In 2023, Laval will introduce a new $100 annual tax on oil-heated residences, as well as increase its rate from 1.9% in 2022 to 4.8%.

In Longueuil, the rate will drop to 5.6% instead of 3.4% in 2022.

On the Sherbrooke side, rates will remain unchanged at 3%, except for buildings worth more than $750,000, which will be taxed more.

Same story in Levis, which will increase its taxes to 6.8% for buildings of six or more units, as well as a general increase to 4.6%, while the rate was 2.5% in 2022.

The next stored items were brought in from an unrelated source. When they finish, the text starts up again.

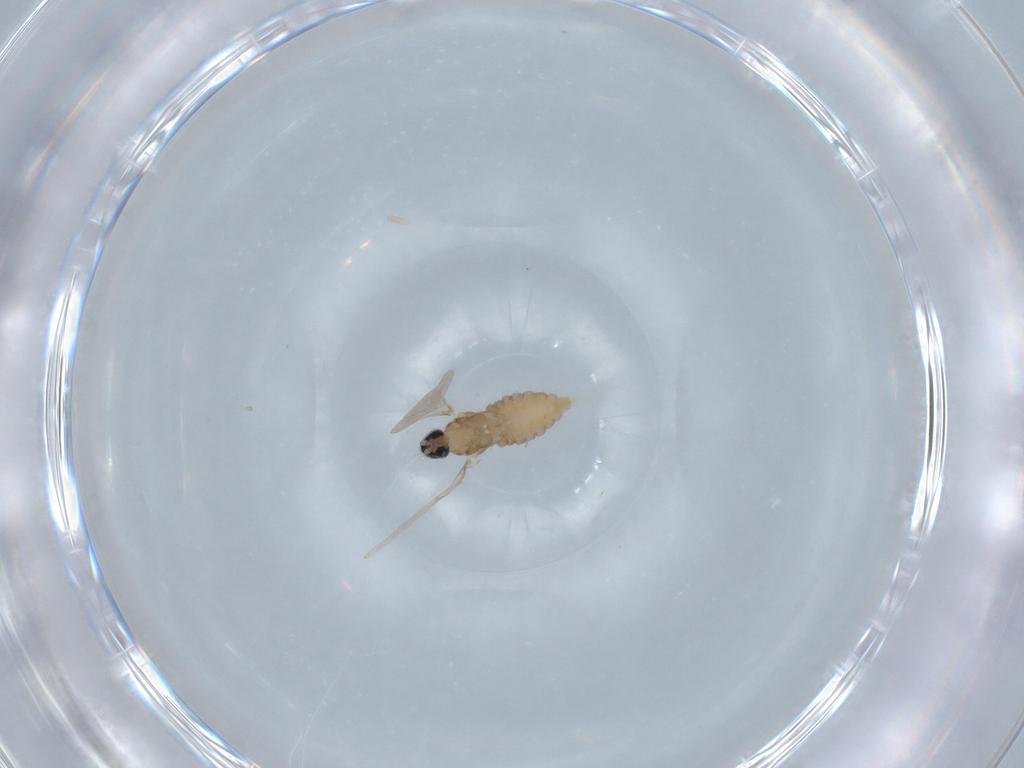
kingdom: Animalia
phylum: Arthropoda
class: Insecta
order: Diptera
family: Cecidomyiidae
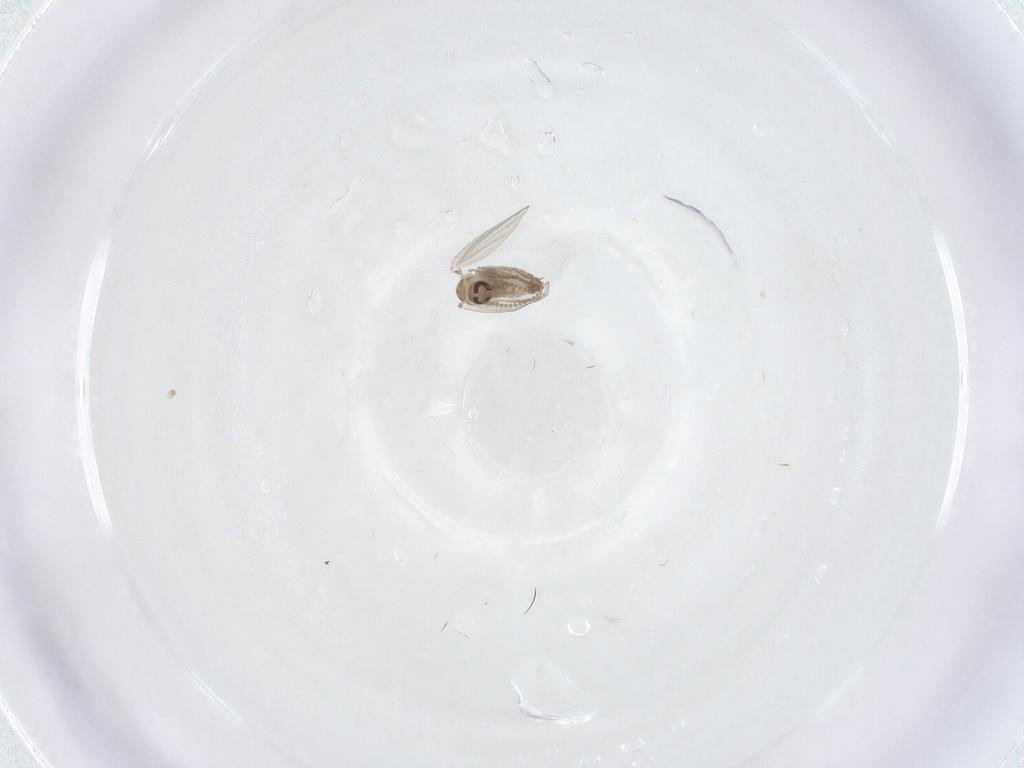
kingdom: Animalia
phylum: Arthropoda
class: Insecta
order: Diptera
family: Psychodidae
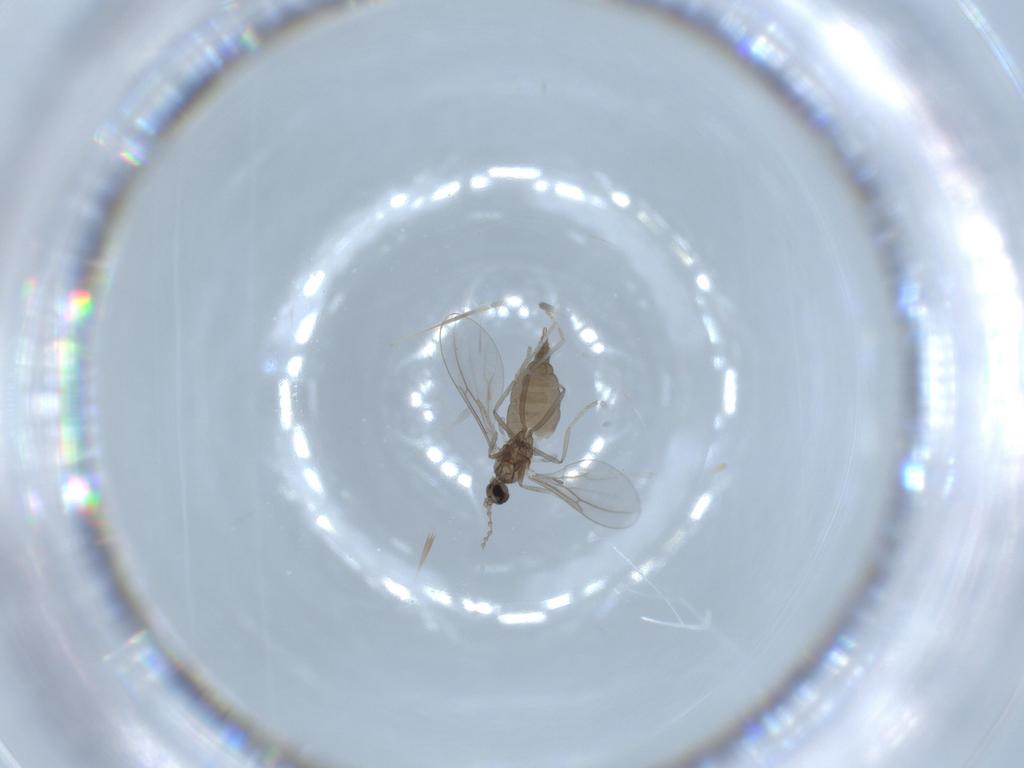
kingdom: Animalia
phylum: Arthropoda
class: Insecta
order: Diptera
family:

Granby will suffer a significant gap, as the city will go from a -10% rate in 2022 to a positive rate of 3.5% in 2023.

Gatineau will move from 1.9% to 2.9%, Quebec from 2.2% to 2.5%, Trois-Rivières from 3.2% to 7.17%, Shawinigan from 2.88% to 6.9% and finally Rimouski from 2.9% to 3.6%. Saguenay, which was on a tax freeze in 2022, will drop to a rate of 4.86% from 2023.